Super Bowl Facts and Analysis

Alex Egol – RSAC Writer

I first want to apologize for my freezing cold take on the last Patriots blog post I wrote. The numbers were on my side, but the referees were not. Now Super Bowl LIII, between the Patriots and Rams, is upon us.

Like any Super Bowl, Super Bowl LIII has some interesting storylines to look out for. It is a rematch of Super Bowl XXXVI, which was Tom Brady’s first championship and played when Jared Goff was 7 years old. The Super Bowl will feature the youngest head coach in history, Sean McVay. McVay could become the youngest coach in history to win a Super Bowl, if the Rams are successful. That takes us to our next subject of discussion: calculating a win probability for each team.

In the 43rd and 45th chapters of Mathletics, a book we’ve already talked about on this blog, Wayne Winston discusses his use of an Excel function called NORMDIST to determine win probability given a point differential. While Vegas point differentials are often subjective in that they seek to place even amounts of money on both sides of a bet, we will still use this NORMDIST, also known as P-F-R Win Probability Method, to come up with a preliminary estimation for win probability.

The NORMDIST function takes in your assigned (x, mean, standard_deviation, and cumulative) –  terms Excel geeks will understand, and outputs the value of the normal distribution function. The “x” we input in will be equal to 0.5 and -0.5, for reasons related to end-of-game ties. The “mean” will represent the point spread for the Patriots (for which we’re calculating win probability), which is -3. The “standard_deviation” we input will be 13.45, which represents the overall NFL average standard deviation for win probability from 1978-2012. I gathered this data from https://www.pro-football-reference.com/about/win_prob.htm, a fascinating Pro Football Reference Article, which will help for any clarification you may need. The “cumulative” we will input is called TRUE, which is irrelevant to our statistical discussion.

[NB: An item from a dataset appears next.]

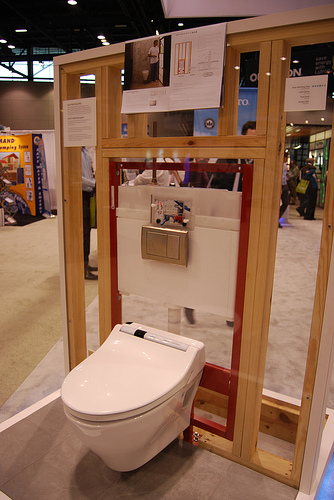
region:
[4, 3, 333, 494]
a scene inside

I used the same style of calculation that Wayne Winston used to find the Colts’ win probability given a 7 point spread advantage. The PFR article explains this. I have attached my calculations below.

Calculation for Patriots’ Win Probability.

The Patriots have a 58.82% chance of winning Super Bowl LIII, according to our application of the NORMDIST function over the current Vegas point spread. However, as I said before, point spread is not the most dependable metric upon which to base your calculation. We will experiment with other ways of calculating win probability.

We have discussed FiveThirtyEight’s Elo metric before, in our conversation about the Patriots’ dynasty – which was proved incorrect by the Patriots’ success these playoffs. If you didn’t read that article, https://fivethirtyeight.com/methodology/how-our-nfl-predictions-work/ is a useful link that will explain Elo in detail. According to FiveThirtyEight, the Patriots have a 53% chance of defeating the Rams in Super Bowl LIII.

It makes sense that Elo is more generous to the Rams than NORMDIST because Elo is a cumulative metric. Thus, the results of the regular season impact the Elo ratings going into the Super Bowl. The Rams won more games than the Patriots in 2018. Therefore, in our proxy for the Rams win probability, we’re factoring a metric that helps the Rams more than it helps the Patriots.

Statistics tell us the Patriots are favored over the Rams. I will tentatively choose them to defeat the Rams. But, when both teams take the field on Sunday Feb. 3 in Atlanta, there is no doubt that both teams are qualified, and capable of taking home the Lombardi Trophy.